Lewis is among the first wave of family physicians who must comply with the new requirements, and he isn’t alone in responding with angst.
In October, following much testimony critical of the new process, the American Academy of Family Physicians (AAFP) Congress of Delegates voted to “urge” the ABFP to suspend components of the program until further testing and improvements could be completed. But in November, the ABFP announced it is moving forward.
“We listened very carefully at the Congress of Delegates, but we’ve decided not to suspend maintenance of certification,” said Thomas E. Norris, MD, president of the ABFP board of directors and professor of family medicine and vice dean at the University of Washington in Seattle. “We think communication is improving, and we think we have most of the technical problems fixed. If we were to suspend maintenance of certification, we would be sending the wrong message to the public.”
Family physicians must begin the ABFP’s new maintenance of certification program following their next recertification exam.
The new requirements include six Web-based “self-assessment modules” every seven years and completion of a quality improvement project.
While some family physicians believe the new requirements are onerous, some have found them educational.
The AAFP has expressed support for the concept of maintenance of certification, but it has expressed several concerns about the initial design and implementation of the ABFP program.

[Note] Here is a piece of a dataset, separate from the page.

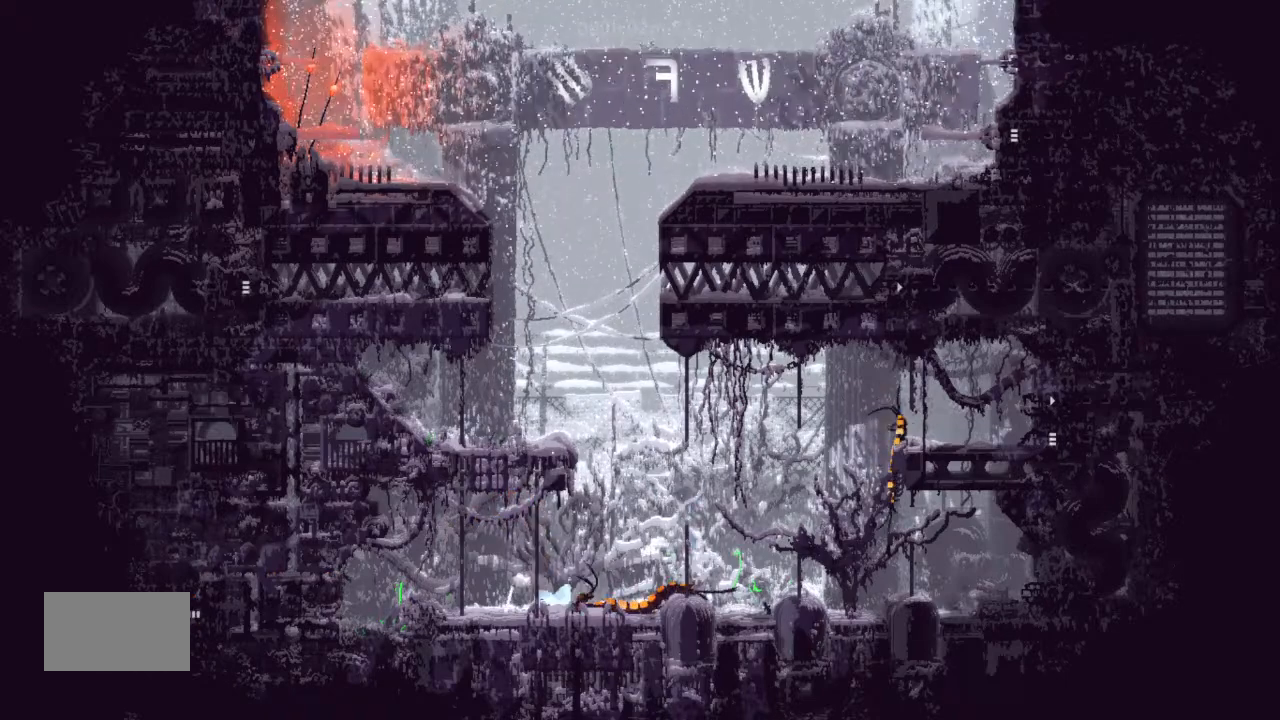
{"keys": ["right"], "events": [[67, "j", "down"], [167, "j", "up"], [300, "g", "down"], [400, "left", "up"], [467, "g", "up"], [467, "right", "down"]]}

Why is the ABFP doing this?
The concept of maintenance of certification is in many ways nothing new to family physicians. Thirty-five years ago, the ABFP became the first specialty board to require recertification and continuing medical education of its diplomates. In contrast, the American Board of Internal Medicine did not begin requiring recertification until 1990.
The ABFP is one of 24 specialty boards belonging to the American Board of Medical Specialties (ABMS), which recently directed its boards to move from a process of recertification (e.g., through a cognitive exam administered every seven years) to maintenance of certification, which stresses lifelong learning and ongoing improvement. The move was made in response to public concerns about health care safety and quality, as well as concerns within the profession that medical decisions were not based consistently on current evidence.
While the ABFP could not ignore the ABMS directive to implement maintenance of certification, some believe it has gone further than was required, creating a process that is burdensome and of questionable value.
“I am not opposed to the concept of maintenance of certification,” said Richard Feldman, MD, immediate past president of the Indiana Academy of Family Physicians, and a vocal critic of the new process. “The problem is what the ABFP developed. It’s extraordinarily complex, and it has alienated good, responsible, mainstream family physicians.”
“I have heard from FPs across the country, and I am convinced that we are going to lose a significant number of diplomates because of MOC – maybe 25 to 30 percent,” he said. “If the Board doesn’t retool this, and do it quickly, my fear is that this will fragment our specialty. This situation is urgent.”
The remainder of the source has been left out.